Thanks for the comparison, it was great. And thanks for the very nice
pre-generation of look up tables in perl idea. Nice.

Cheers,
  Benjohn

Sorry, I just couldn't resist - but maybe you should code Java instead -
http://kano.net/javabench/ :wink:

···

On 7/26/06, benjohn@fysh.org <benjohn@fysh.org> wrote:

Peter Hickman gave a very good article about prototyping in a scripting
language, and then re-coding in c:

*snip*

> If you really really want that performance boost then take the following
> advice very seriously - "Write it in C".

I totally agree that with the current state of the art, this is the
right approach.

Jay Levitt wrote:

···

On Wed, 26 Jul 2006 17:47:13 +0900, Peter Hickman wrote:

In this post I want to clear some things up and provide benchmarks as to why you should take "Write it in C" seriously.
    
This is a great post, and should at least be posted to a blog somewhere so
the masses who don't know about USENET can still find it on Google!

Jay

I may well put it in my web site, along with all the source code. Google and Yahoo hit it enough.

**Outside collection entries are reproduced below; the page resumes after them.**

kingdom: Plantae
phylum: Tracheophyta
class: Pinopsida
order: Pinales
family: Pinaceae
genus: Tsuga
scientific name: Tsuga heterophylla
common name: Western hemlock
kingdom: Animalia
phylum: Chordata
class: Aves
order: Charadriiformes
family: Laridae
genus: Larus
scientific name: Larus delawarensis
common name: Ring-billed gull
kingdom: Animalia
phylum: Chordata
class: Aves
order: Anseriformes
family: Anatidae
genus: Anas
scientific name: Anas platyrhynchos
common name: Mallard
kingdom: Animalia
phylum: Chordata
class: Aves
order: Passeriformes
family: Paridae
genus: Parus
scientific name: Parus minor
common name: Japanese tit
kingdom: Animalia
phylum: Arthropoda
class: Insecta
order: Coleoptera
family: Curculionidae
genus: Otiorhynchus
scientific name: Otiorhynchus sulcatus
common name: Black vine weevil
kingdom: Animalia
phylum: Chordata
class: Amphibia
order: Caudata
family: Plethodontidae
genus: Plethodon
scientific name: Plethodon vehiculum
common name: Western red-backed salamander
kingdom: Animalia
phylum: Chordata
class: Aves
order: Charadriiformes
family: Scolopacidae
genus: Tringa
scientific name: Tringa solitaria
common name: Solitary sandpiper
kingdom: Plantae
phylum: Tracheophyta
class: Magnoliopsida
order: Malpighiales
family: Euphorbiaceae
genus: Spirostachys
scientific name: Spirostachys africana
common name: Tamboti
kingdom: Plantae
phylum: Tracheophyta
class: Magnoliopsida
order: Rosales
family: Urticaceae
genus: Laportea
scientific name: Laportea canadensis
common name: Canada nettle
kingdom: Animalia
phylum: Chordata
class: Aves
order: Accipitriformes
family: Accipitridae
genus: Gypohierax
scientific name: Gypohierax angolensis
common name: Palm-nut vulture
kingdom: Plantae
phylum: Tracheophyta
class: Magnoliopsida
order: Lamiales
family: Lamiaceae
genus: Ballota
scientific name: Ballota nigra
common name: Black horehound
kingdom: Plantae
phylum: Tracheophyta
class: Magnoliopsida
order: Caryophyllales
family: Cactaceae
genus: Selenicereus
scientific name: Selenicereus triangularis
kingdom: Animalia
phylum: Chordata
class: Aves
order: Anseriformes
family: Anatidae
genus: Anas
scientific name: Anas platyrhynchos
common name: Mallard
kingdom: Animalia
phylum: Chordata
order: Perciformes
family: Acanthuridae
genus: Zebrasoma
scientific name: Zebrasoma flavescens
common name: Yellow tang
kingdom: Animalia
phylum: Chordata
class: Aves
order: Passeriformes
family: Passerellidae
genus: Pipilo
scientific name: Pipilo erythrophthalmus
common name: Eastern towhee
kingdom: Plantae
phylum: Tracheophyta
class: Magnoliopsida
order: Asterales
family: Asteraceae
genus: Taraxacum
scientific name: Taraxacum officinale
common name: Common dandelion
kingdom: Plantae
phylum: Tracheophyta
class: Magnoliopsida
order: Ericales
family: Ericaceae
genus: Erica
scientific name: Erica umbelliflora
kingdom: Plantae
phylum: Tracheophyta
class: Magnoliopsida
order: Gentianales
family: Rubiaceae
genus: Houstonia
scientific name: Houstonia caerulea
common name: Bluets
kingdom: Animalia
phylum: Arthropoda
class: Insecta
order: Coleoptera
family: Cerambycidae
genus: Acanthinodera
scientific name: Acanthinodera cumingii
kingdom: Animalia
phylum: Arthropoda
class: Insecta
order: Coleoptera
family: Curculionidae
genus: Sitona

> In this post I want to clear some things up and provide benchmarks as to
> why you should take "Write it in C" seriously.

This is a great post, and should at least be posted to a blog somewhere so
the masses who don't know about USENET can still find it on Google!

well, I didn't post the original post (though I did link to it). I
did post my take
on it. At it's core: write it in Ruby and if it's too slow, profile
it and rewrite the
slow parts (in C if need be). Rewriting the whole app in C when Ruby makes
cohabitating with C (or C++ or Objective C) so easy just seems pointless.

My post is at On Ruby: RubyInline, Making Making Things Faster Easier

···

On 7/26/06, Jay Levitt <jay+news@jay.fm> wrote:

On Wed, 26 Jul 2006 17:47:13 +0900, Peter Hickman wrote:

Jay

--
thanks,
-pate
-------------------------

This is the "value proposition" of the "Hot Spot" technology in the
Java Virtual Machine. On the fly, it looks for byte code sections that
get executed repeatedly and it then compiles them to object code,
thereby doing runtime optimization. This allows many Java server
processes to run with near-native speeds. When Ruby runs on a virtual
machine, planned for version 2, then Ruby can do that too. The JRuby
project will effectively accomplish the same goal.

···

On 7/26/06, benjohn@fysh.org <benjohn@fysh.org> wrote:

...

People talk about the 80:20 principle, but in my experience it's much
more like 99:1 for applications. 99% of the code uses 1% of the run
time. 1% of the code consumes 99% of the run time. That could be the
signal processing and graphics heavy applications that I have
experienced though.
...

--
Dean Wampler
http://www.objectmentor.com
http://www.aspectprogramming.com
http://www.contract4j.org

I will run your Ruby version and the Java version that I write and post the results here. Give us a week or so as I have other things to be doing.